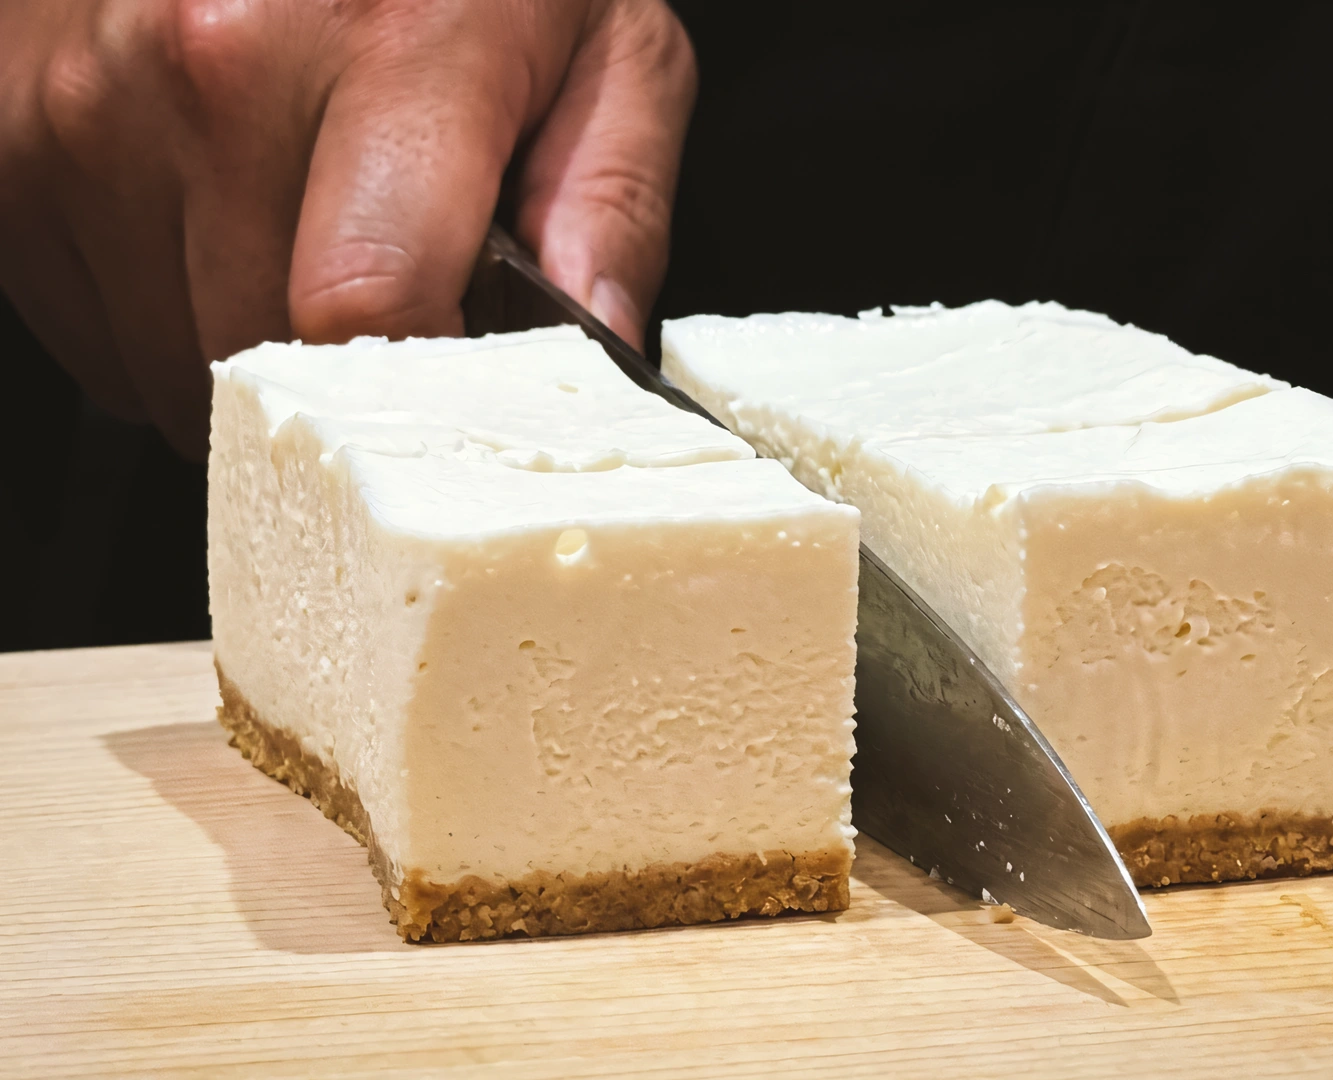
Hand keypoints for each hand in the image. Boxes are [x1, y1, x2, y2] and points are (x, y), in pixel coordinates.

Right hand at [0, 0, 695, 458]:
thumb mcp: (600, 48)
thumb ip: (611, 206)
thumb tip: (600, 350)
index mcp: (385, 42)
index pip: (370, 304)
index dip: (422, 381)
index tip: (451, 373)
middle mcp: (212, 62)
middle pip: (271, 354)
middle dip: (342, 371)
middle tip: (389, 294)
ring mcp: (93, 101)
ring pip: (174, 363)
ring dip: (246, 349)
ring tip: (301, 241)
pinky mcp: (15, 139)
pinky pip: (99, 336)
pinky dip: (162, 320)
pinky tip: (218, 230)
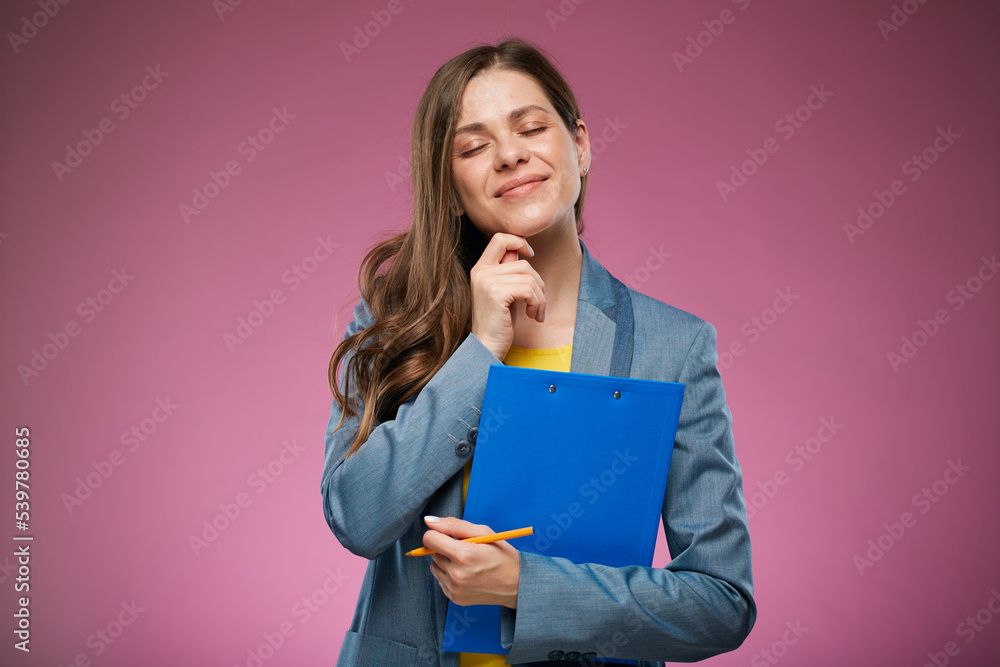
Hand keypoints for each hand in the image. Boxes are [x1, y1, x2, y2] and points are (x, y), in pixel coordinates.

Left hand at [422, 516, 519, 607]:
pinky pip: (441, 581)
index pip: (430, 539)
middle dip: (444, 547)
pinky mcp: (455, 598)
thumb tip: (430, 521)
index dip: (437, 533)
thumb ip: (454, 525)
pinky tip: (466, 574)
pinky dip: (449, 575)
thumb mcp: (483, 532)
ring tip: (465, 562)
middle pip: (432, 553)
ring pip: (434, 567)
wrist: (516, 584)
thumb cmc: (502, 555)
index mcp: (463, 555)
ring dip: (445, 562)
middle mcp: (456, 574)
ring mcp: (455, 588)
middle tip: (463, 549)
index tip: (447, 534)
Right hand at [469, 233, 545, 359]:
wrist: (487, 347)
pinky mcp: (496, 293)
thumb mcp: (504, 292)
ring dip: (540, 298)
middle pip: (523, 264)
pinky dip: (537, 304)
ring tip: (536, 313)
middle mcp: (481, 272)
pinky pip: (529, 290)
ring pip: (529, 277)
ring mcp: (487, 282)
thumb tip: (522, 251)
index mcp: (480, 269)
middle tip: (539, 303)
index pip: (500, 238)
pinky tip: (533, 316)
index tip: (531, 255)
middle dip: (538, 284)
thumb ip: (508, 271)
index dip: (519, 242)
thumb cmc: (499, 322)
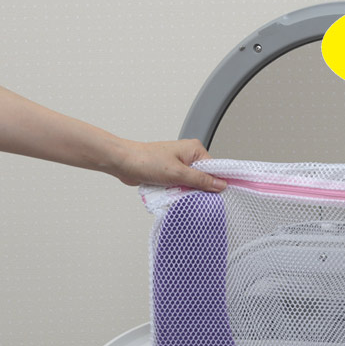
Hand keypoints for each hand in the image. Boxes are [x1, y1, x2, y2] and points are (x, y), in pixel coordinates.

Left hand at [112, 138, 226, 191]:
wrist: (124, 163)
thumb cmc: (146, 161)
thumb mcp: (178, 173)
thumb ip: (201, 180)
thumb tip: (220, 185)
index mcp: (194, 149)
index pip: (215, 169)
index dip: (215, 184)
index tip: (214, 195)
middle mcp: (189, 156)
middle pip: (204, 179)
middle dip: (198, 189)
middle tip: (189, 193)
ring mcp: (180, 165)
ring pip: (192, 185)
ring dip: (186, 192)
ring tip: (176, 191)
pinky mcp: (172, 174)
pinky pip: (182, 187)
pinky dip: (178, 193)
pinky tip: (172, 194)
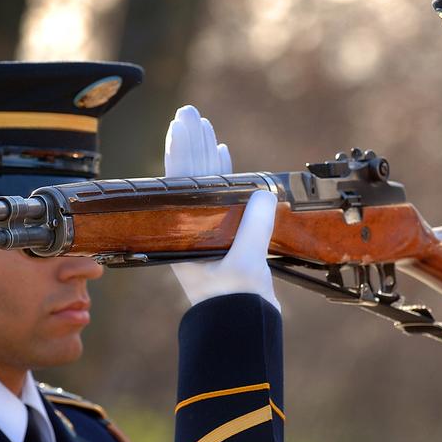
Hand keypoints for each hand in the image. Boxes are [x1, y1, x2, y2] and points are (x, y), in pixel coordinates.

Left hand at [164, 105, 279, 310]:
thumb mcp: (244, 263)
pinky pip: (224, 197)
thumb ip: (252, 228)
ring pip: (205, 184)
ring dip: (207, 155)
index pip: (179, 182)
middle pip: (189, 176)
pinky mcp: (227, 236)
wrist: (241, 327)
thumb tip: (262, 194)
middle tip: (190, 113)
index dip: (181, 150)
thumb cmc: (235, 301)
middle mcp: (191, 228)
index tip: (181, 124)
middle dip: (191, 144)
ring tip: (206, 127)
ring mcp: (208, 230)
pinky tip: (225, 155)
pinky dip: (225, 176)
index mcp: (185, 232)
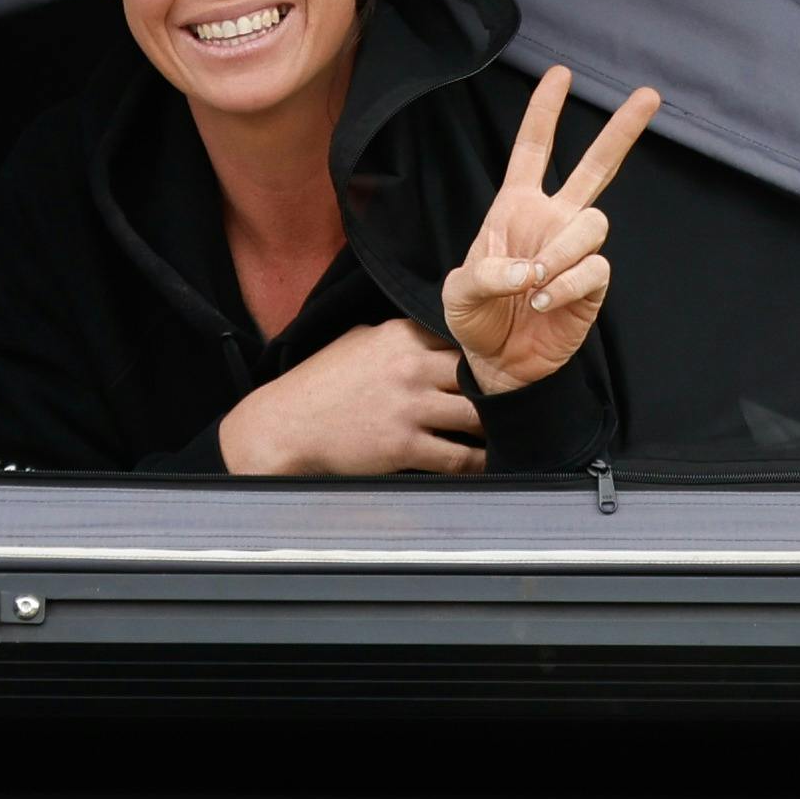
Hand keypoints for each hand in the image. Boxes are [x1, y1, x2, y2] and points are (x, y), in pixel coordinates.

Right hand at [221, 321, 484, 476]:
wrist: (285, 427)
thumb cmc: (318, 384)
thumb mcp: (357, 341)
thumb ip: (397, 336)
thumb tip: (430, 336)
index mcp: (400, 335)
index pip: (462, 338)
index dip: (482, 356)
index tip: (496, 368)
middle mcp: (410, 366)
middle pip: (479, 375)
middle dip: (497, 390)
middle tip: (514, 401)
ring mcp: (409, 407)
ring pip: (478, 417)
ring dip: (494, 428)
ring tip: (506, 433)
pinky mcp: (404, 446)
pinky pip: (459, 457)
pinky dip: (478, 462)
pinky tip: (486, 462)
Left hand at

++++++++++

Exercise description
With the pictures left aside, write out all of the records above exactly.

Exercise output
Hand keypoints for each hand in the image. Boxes are [x1, y1, x2, y2] and points are (x, y), in pixel coordinates.

Right hand at [0, 0, 695, 458]:
thumb mcp: (600, 48)
thumb ip: (611, 206)
thumb tip: (600, 350)
index mcp: (385, 42)
index pip: (370, 304)
index dip: (422, 381)
index tip: (451, 373)
middle mcp: (212, 62)
middle pip: (271, 354)
middle dip: (342, 371)
middle tip: (389, 294)
ring mcp: (93, 101)
ring pip: (174, 363)
ring dip: (246, 349)
ring tip: (301, 241)
pinky mcp: (15, 139)
pinky pip: (99, 336)
pinky dip: (162, 320)
pinky tip: (218, 230)
Hand keypoints for each hand in the image. Boxes are [x1, y1, x2, y2] and points are (x, y), in pixel coordinates.

Left hand at [422, 516, 519, 607]:
pinky pip: (441, 581)
index pip: (430, 539)
middle dip: (444, 547)
pinky mcp: (455, 598)
thumb tip: (430, 521)
index dip: (437, 533)
thumb ip: (454, 525)
pinky tip: (466, 574)
pinky dip: (449, 575)
thumb mcp: (483, 532)
ring tip: (465, 562)
middle pip: (432, 553)
ring pip: (434, 567)
wrist: (516, 584)
thumb cmc: (502, 555)
index mcp: (463, 555)
ring dip: (445, 562)
middle mcp: (456, 574)
ring mcp: (455, 588)
middle tip: (463, 549)
index tip: (447, 534)
Right hand at [469, 233, 545, 359]:
wrist: (487, 347)
pinky mcp: (496, 293)
thumb mcp: (504, 292)
ring dip: (540, 298)
middle pip: (523, 264)
pinky dip: (537, 304)
ring tip: (536, 313)
middle mcp: (481, 272)
pinky pip: (529, 290)
ring pip: (529, 277)
ring mcp: (487, 282)
thumb tip: (522, 251)
index mcp: (480, 269)
middle tip: (539, 303)
index pip: (500, 238)
pinky tip: (533, 316)
index tip: (531, 255)
middle dip: (538, 284)
thumb ip: (508, 271)
index dip: (519, 242)
thumb cmc: (499, 322)
Hand keypoints for each hand in the image. Boxes are [x1, y1, x2, y2] and points are (x, y), in pixel coordinates.

Left hand at [112, 138, 226, 191]:
wrist: (124, 163)
thumb cmc: (146, 161)
thumb mcp: (178, 173)
thumb ip: (201, 180)
thumb tip: (220, 185)
index mcp: (194, 149)
index pip: (215, 169)
index dip: (215, 184)
index tip: (214, 195)
middle mcp: (189, 156)
middle pip: (204, 179)
middle dip: (198, 189)
middle tip: (189, 193)
ring mcp: (180, 165)
ring pip: (192, 185)
ring dip: (186, 192)
ring tip: (176, 191)
pinky mcp: (172, 174)
pinky pip: (182, 187)
pinky dip: (178, 193)
pinky tip: (172, 194)
Hand keypoints for each hand in the image. Boxes are [x1, y1, x2, y2] and points are (x, y), in pixel coordinates.

Left hand at [164, 105, 279, 310]:
thumb mcp: (244, 263)
pinky pip: (224, 197)
thumb ip: (252, 228)
ring pip: (205, 184)
ring dip: (207, 155)
index pip: (179, 182)
middle pip: (189, 176)
pinky mcp: (227, 236)
wrist: (241, 327)
thumb tip: (262, 194)
middle tip: (190, 113)
index dip: (181, 150)
thumb cmc: (235, 301)
middle mcp: (191, 228)
index tip: (181, 124)
middle dip: (191, 144)
ring tip: (206, 127)
ring mcp: (208, 230)
pinky tip: (225, 155)
pinky dip: (225, 176)
index mcp: (185, 232)
Hand keypoints for each hand in the image. Boxes are [x1, y1, x2, y2] and points are (x, y), in pixel coordinates.

Right hand at [221, 321, 484, 476]:
wrist: (285, 427)
thumb cmc: (318, 384)
thumb mcp: (357, 341)
thumb ip: (397, 336)
thumb tip: (430, 336)
index mcp: (400, 335)
index pip: (462, 338)
index dip: (482, 356)
index tip: (496, 368)
middle mcp: (410, 366)
middle pip: (479, 375)
middle dip: (497, 390)
middle tip: (514, 401)
ring mcp: (409, 407)
ring pip: (478, 417)
ring dip: (494, 428)
ring tip: (506, 433)
pinky mcp: (404, 446)
pinky pip: (459, 457)
pinky dip: (478, 462)
pinky tip: (486, 462)
Left hand at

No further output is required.